Policy in the Data Age: Data Enablement for the Common Good
By Karim Tadjeddine and Martin Lundqvist
Digital McKinsey August 2016
By virtue of their sheer size, visibility, and economic clout, national, state or provincial, and local governments are central to any societal transformation effort, in particular a digital transformation. Governments at all levels, which account for 30 to 50 percent of most countries’ GDP, exert profound influence not only by executing their own digital transformations but also by catalyzing digital transformations in other societal sectors
The data revolution enables governments to radically improve quality of service
Government data initiatives are fueling a movement toward evidence-based policy making. Data enablement gives governments the tool they need to be more efficient, effective, and transparent while enabling a significant change in public-policy performance management across the entire spectrum of government activities.

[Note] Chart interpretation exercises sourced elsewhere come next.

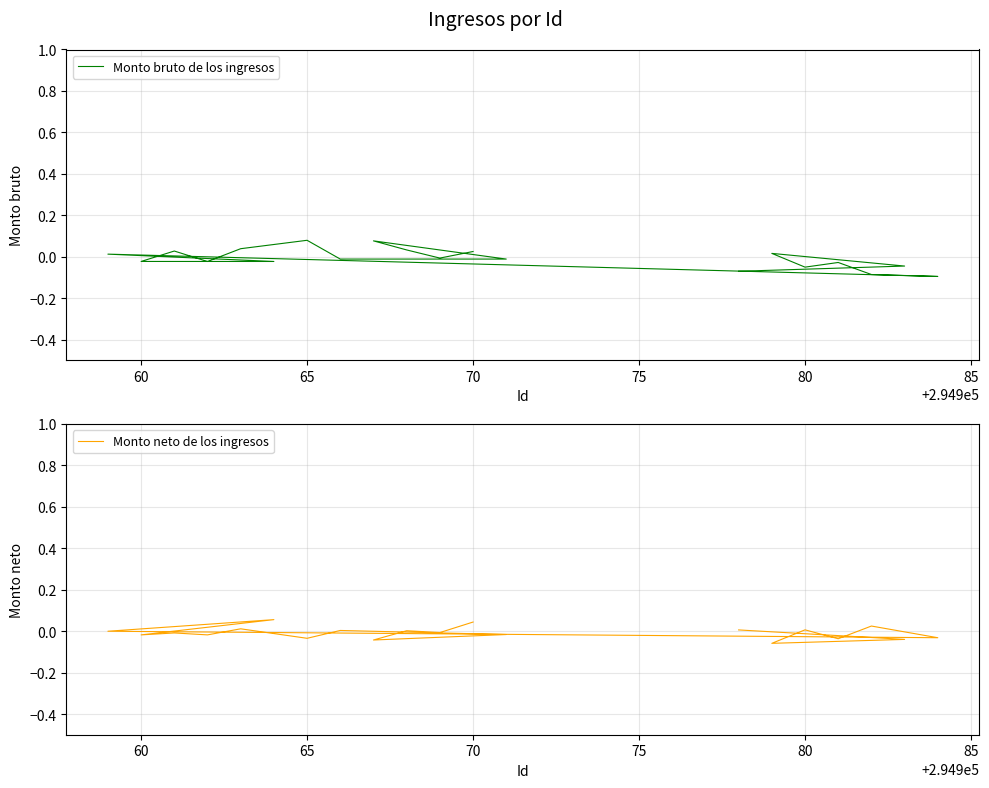

Where is the first local maximum for Monto bruto de los ingresos?

70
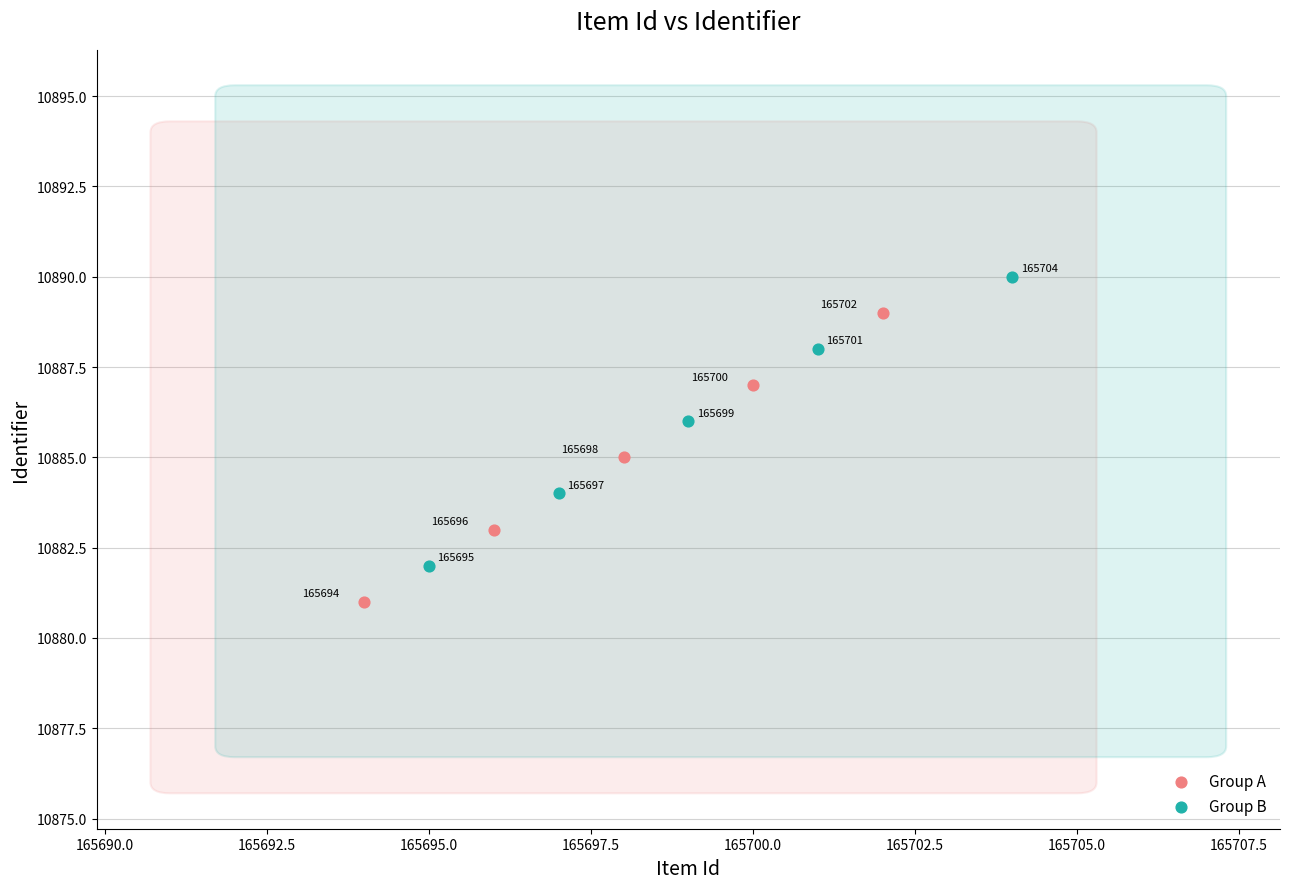

Which series reaches the minimum Y coordinate?

Group A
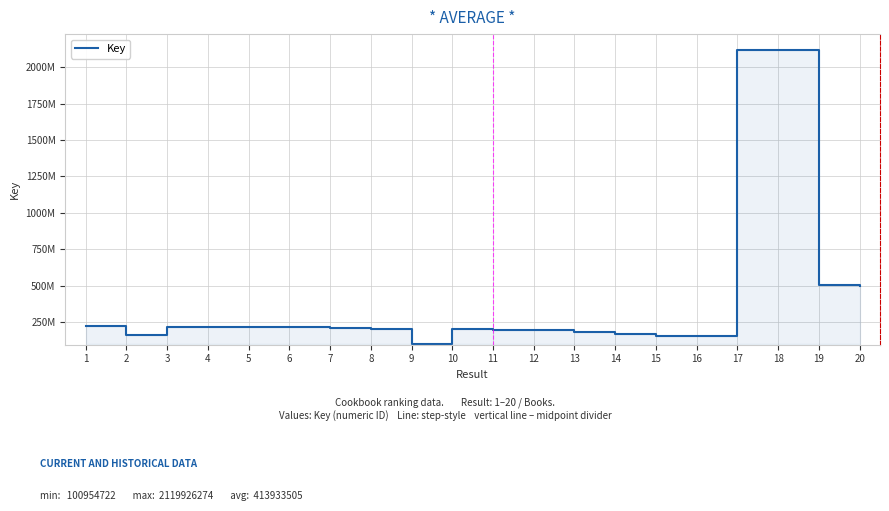

Which label corresponds to the largest value in the chart?

17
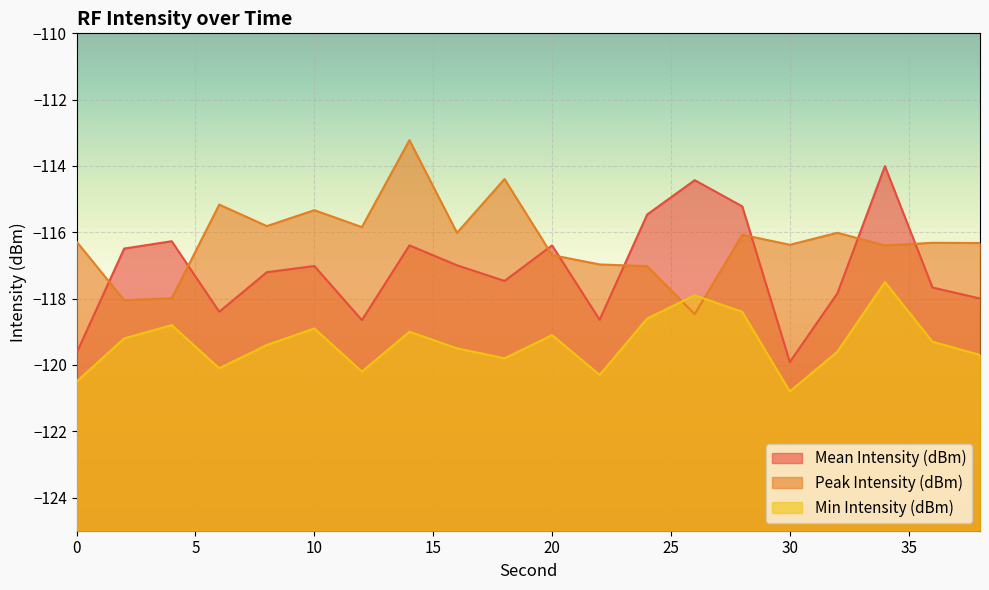

What is the total value across all series at 22?

-355.9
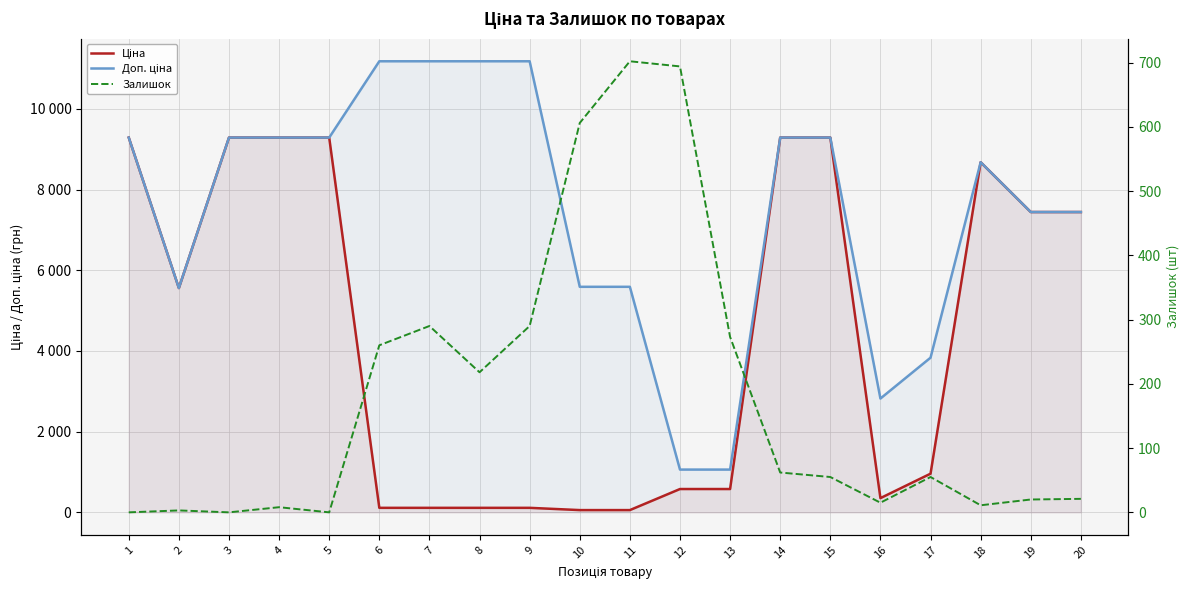

Reading left to right, what are all the values shown in this chart?

Ціна: 1=9290.5	2=5560.3	3=9290.5	4=9290.5	5=9290.5	6=111.8	7=111.8	8=111.8	9=111.8	10=55.9	11=55.9	12=578.1	13=578.1	14=9290.5	15=9290.5	16=352.6	17=958.4	18=8679.5	19=7444.6	20=7444.6
Доп. ціна: 1=9290.5	2=5560.3	3=9290.5	4=9290.5	5=9290.5	6=11182.0	7=11182.0	8=11182.0	9=11182.0	10=5591.0	11=5591.0	12=1060.0	13=1060.0	14=9290.5	15=9290.5	16=2821.2	17=3833.8	18=8679.5	19=7444.6	20=7444.6
Залишок: 1=0.0	2=3.0	3=0.0	4=8.0	5=0.0	6=260.0	7=290.0	8=218.0	9=290.0	10=606.0	11=702.0	12=694.0	13=273.0	14=62.0	15=55.0	16=15.0	17=55.0	18=11.0	19=20.0	20=21.0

Governments need to launch data initiatives focused on:
- better understanding public attitudes toward specific policies and identifying needed changes
- developing and using undisputed KPIs that reveal the drivers of policy performance and allow the assignment of targets to policies during the design phase
- measuring what is happening in the field by enabling civil servants, citizens, and business operators to provide fact-based information and feedback
- evaluating policy performance, reconciling quantitative and qualitative data, and allowing the implementation of a continuous-improvement approach to policy making and execution
- opening data in raw, crunched, and reusable formats.
The continuing and thoroughgoing evolution taking place in public service is supported by a true data revolution, fueled by two powerful trends.
First, the already low cost of computing power continues to plummet, as does the cost
of data transportation, storage, and analysis. At the same time, software providers have rolled out analytics innovations such as machine learning, artificial intelligence, automated research, and visualization tools. These developments have made it possible for nearly every business and government to derive insights from large datasets.
Second, data volumes have increased exponentially. Every two years the volume of digitally generated data doubles, thanks to new sources of data and the adoption of digital tools.
To capture the full benefit of data, states need to deliver on four key imperatives:
- Gain the confidence and buy-in of citizens and public leaders
- Conduct a skills-and-competencies revolution
- Fully redesign the way states operate
- Deploy enabling technologies that ensure interoperability and the ability to handle massive data flows
Because data-specific skills are scarce, governments need to draw on their internal capabilities to advance this revolution. Civil servants are intimately familiar with their department’s or agency’s challenges and idiosyncrasies, and they are ideally positioned to drive improvements—provided they are equipped with the necessary digital and analytical skills. These can be developed through rotational, training, and coaching programs, with content targeted to different populations. The US is building the capabilities of its employees through its DigitalGov University, which every year trains 10,000 federal civil servants from across the government in digital and data skills.
More generally, governments should train and incentivize civil servants to embed data discovery and analytics processes in their workplaces. That means that all civil servants’ end-user computing platforms must feature data discovery and analytics tools.
governments must carry out a major cultural shift in order to break down silos and barriers. Such a transformed culture is characterized by a “test and learn” mind-set that believes “good enough is good to go.”
Cultures that facilitate governments’ data transformations are also characterized by
open, collaborative, and inclusive operating models for data generation and data usage. They facilitate the participation of public agencies, private-sector companies, start-ups, and society as a whole.